Saved data entries:
──────────────────────────────
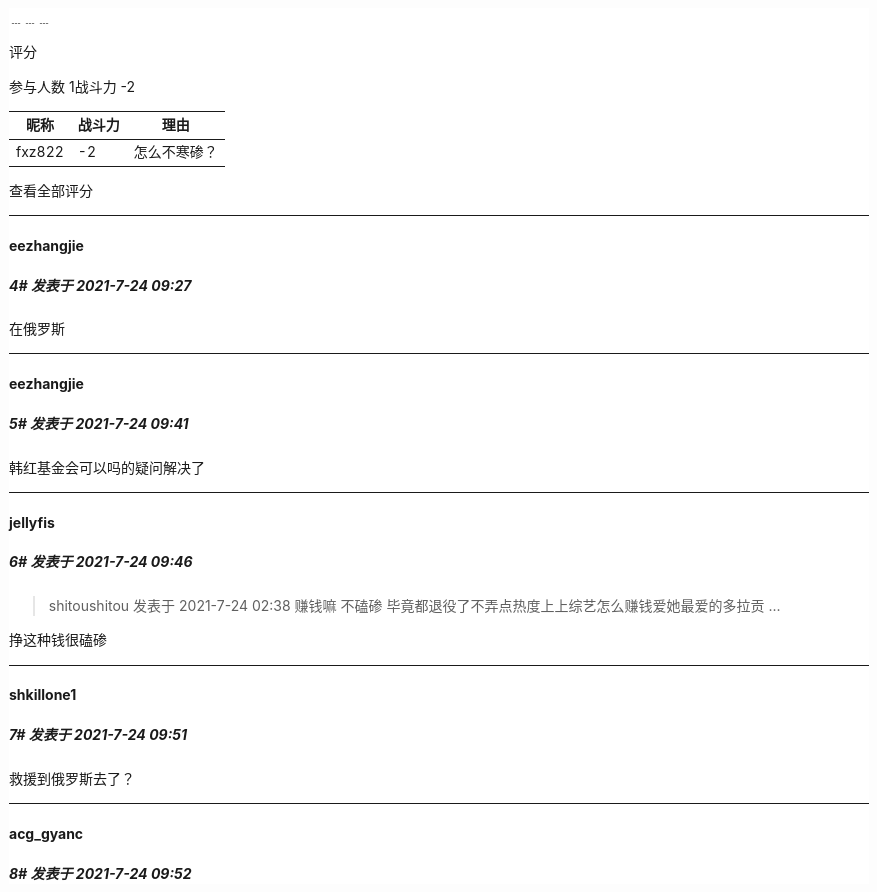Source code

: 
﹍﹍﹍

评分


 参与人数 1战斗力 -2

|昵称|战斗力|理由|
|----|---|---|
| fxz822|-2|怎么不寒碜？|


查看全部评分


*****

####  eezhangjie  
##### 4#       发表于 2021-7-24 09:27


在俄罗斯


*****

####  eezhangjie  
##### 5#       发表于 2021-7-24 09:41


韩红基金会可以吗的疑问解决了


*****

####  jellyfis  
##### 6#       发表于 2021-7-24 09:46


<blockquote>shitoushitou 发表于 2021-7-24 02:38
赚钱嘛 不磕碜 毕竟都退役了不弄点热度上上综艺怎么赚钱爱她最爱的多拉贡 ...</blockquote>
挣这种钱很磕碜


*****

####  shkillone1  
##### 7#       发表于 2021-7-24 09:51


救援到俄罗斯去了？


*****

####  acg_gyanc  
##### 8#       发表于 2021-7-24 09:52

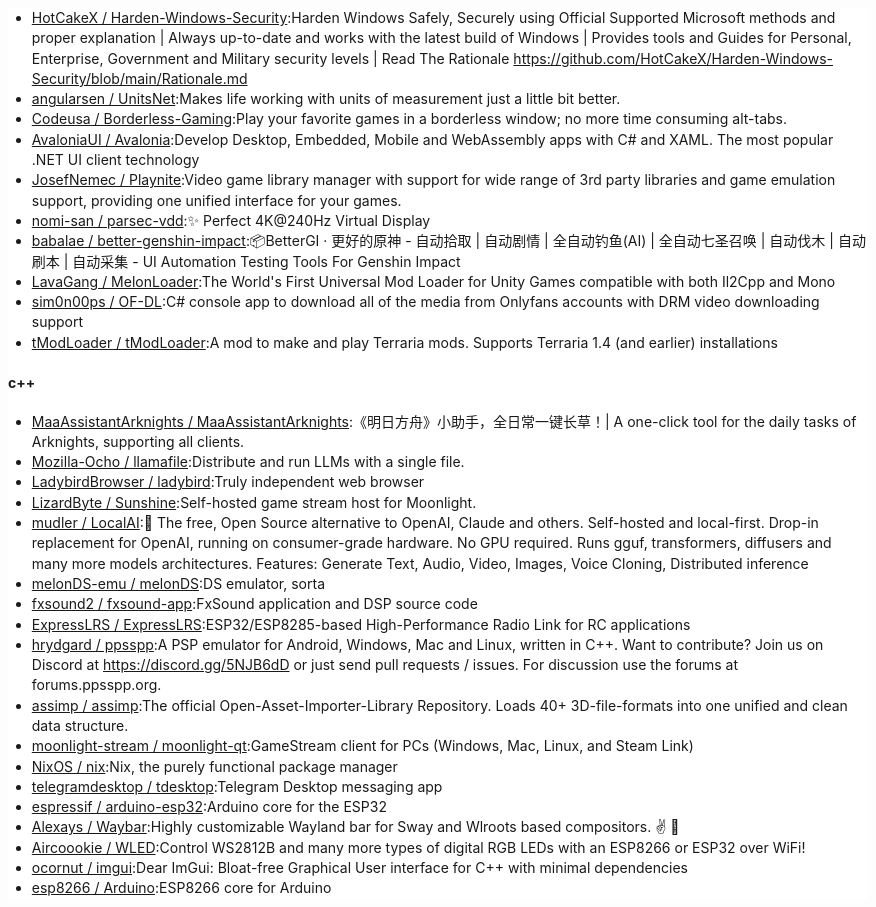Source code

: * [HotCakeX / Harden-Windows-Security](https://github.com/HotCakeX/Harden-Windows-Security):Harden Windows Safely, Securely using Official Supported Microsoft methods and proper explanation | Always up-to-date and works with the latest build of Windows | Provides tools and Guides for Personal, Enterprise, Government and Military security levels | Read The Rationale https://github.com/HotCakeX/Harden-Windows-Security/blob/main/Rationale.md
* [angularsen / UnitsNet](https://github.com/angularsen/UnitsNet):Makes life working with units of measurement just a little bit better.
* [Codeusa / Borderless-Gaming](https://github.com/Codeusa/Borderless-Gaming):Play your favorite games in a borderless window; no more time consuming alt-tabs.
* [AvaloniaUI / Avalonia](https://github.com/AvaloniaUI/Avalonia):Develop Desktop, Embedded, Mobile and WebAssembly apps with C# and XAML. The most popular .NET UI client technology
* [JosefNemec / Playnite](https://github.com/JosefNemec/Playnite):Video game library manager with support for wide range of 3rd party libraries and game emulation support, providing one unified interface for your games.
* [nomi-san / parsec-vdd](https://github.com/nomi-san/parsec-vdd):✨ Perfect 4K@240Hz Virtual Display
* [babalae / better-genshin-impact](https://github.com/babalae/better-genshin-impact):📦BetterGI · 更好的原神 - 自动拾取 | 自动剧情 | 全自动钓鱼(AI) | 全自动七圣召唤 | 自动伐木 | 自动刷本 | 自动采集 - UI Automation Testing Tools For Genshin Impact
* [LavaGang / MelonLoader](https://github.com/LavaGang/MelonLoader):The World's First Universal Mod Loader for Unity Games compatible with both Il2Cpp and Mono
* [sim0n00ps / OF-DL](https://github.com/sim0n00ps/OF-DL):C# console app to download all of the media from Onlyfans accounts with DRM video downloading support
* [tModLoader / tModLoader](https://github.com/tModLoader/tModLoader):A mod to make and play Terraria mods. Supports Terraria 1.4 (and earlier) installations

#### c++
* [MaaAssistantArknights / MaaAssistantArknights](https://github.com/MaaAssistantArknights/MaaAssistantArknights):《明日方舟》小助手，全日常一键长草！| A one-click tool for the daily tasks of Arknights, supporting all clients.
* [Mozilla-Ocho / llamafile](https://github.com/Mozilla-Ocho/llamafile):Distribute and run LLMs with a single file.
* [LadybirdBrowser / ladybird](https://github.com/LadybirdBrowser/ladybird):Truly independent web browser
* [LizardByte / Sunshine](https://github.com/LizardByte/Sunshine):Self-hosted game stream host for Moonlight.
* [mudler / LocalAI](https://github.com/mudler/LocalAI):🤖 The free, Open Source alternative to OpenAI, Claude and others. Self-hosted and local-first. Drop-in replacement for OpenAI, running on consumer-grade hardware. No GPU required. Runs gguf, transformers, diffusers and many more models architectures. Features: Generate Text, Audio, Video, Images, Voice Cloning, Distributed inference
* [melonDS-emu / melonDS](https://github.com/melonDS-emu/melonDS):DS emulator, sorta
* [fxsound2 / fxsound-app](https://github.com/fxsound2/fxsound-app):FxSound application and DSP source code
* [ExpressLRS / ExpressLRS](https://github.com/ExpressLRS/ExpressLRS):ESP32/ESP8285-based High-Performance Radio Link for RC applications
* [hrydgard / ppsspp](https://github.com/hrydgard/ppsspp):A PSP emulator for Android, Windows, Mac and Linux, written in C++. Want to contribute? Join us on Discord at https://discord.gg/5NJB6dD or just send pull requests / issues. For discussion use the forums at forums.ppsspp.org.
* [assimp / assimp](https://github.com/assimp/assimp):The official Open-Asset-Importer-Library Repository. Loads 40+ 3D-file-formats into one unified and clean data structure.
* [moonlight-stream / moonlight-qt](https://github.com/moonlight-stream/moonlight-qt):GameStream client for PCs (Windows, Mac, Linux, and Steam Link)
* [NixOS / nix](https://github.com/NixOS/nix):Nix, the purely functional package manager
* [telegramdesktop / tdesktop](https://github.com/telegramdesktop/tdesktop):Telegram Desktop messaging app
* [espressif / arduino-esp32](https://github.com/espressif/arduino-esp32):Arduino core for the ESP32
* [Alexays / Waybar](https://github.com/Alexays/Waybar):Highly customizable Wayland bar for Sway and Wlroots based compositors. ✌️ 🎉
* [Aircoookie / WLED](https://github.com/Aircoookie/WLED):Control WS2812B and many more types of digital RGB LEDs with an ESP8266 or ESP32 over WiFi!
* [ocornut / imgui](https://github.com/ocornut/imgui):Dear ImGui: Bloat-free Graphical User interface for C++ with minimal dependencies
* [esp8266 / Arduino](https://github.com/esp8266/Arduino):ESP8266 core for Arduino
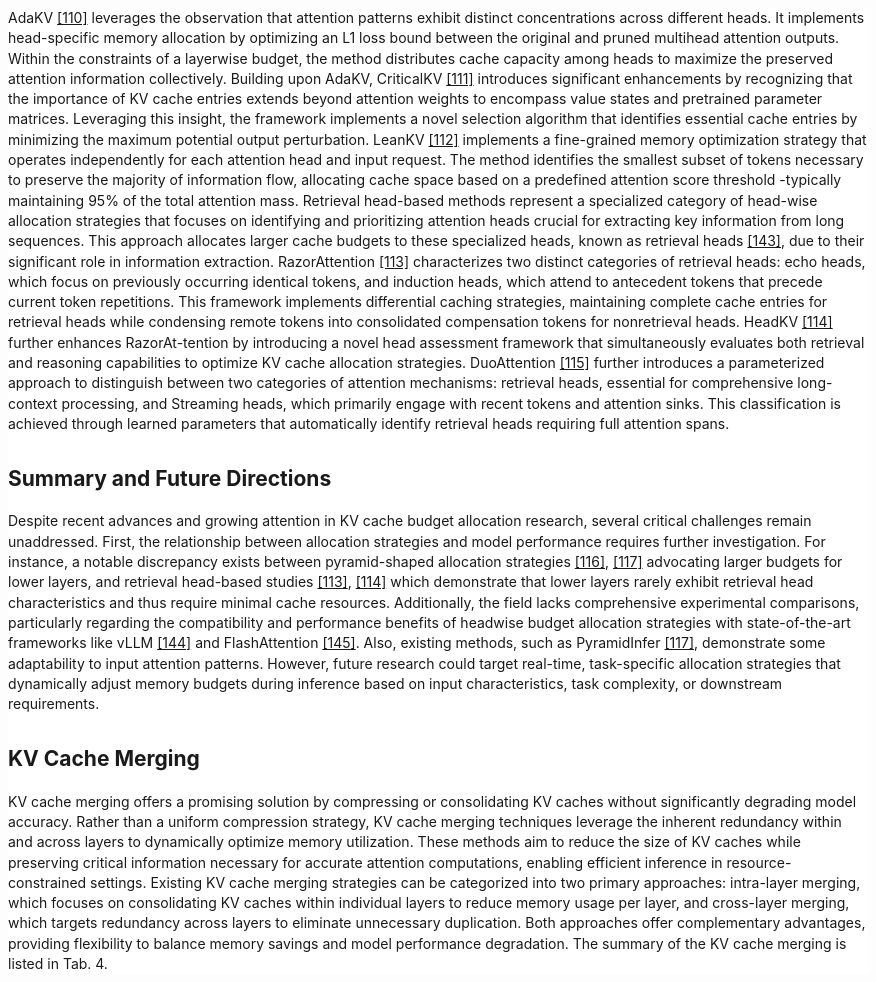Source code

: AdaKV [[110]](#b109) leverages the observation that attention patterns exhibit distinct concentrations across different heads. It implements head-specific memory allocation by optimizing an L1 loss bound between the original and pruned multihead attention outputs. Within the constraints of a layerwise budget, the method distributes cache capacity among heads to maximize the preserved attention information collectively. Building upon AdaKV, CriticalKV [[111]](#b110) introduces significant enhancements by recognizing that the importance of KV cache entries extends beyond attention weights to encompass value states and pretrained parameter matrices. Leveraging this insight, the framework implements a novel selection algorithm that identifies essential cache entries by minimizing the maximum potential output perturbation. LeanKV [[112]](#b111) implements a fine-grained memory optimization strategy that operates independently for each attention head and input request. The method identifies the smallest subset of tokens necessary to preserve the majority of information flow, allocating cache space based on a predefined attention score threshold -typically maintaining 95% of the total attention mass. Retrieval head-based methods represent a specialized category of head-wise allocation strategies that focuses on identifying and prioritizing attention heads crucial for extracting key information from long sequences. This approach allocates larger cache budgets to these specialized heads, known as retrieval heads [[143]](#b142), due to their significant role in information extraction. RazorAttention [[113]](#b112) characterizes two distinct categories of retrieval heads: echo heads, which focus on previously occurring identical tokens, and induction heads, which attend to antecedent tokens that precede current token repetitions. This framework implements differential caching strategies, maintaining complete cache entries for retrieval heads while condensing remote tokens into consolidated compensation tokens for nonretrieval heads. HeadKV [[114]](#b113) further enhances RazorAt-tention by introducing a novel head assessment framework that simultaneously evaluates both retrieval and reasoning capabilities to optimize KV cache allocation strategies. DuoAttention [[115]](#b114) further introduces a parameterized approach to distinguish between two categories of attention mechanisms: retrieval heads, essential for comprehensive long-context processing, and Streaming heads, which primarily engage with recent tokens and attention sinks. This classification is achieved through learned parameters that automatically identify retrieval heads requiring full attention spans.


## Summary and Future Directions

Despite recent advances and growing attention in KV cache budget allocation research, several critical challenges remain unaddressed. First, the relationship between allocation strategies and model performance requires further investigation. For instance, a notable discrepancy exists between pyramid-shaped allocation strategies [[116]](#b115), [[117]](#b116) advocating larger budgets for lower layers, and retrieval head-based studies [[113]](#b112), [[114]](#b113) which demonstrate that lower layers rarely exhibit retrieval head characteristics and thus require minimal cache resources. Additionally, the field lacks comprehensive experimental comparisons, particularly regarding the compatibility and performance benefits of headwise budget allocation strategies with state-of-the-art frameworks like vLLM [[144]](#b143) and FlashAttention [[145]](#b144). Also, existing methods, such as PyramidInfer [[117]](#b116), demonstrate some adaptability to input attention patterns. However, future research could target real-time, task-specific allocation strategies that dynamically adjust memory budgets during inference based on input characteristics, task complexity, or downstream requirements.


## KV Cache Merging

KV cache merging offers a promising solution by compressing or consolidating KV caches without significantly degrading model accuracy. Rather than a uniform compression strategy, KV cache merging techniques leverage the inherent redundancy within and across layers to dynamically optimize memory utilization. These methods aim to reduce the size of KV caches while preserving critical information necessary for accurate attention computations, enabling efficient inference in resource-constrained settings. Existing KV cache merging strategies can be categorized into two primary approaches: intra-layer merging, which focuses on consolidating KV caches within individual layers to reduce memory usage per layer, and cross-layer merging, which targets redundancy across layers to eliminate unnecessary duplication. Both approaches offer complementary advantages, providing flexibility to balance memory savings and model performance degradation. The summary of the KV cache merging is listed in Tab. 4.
──────────────────────────────
• [What the task requires]:
Whenever a line of the data above includes the word "Windows", copy that line.

• [Response box]:
: * [HotCakeX / Harden-Windows-Security](https://github.com/HotCakeX/Harden-Windows-Security):Harden Windows Safely, Securely using Official Supported Microsoft methods and proper explanation | Always up-to-date and works with the latest build of Windows | Provides tools and Guides for Personal, Enterprise, Government and Military security levels | Read The Rationale https://github.com/HotCakeX/Harden-Windows-Security/blob/main/Rationale.md
* [hrydgard / ppsspp](https://github.com/hrydgard/ppsspp):A PSP emulator for Android, Windows, Mac and Linux, written in C++. Want to contribute? Join us on Discord at https://discord.gg/5NJB6dD or just send pull requests / issues. For discussion use the forums at forums.ppsspp.org.
* [moonlight-stream / moonlight-qt](https://github.com/moonlight-stream/moonlight-qt):GameStream client for PCs (Windows, Mac, Linux, and Steam Link)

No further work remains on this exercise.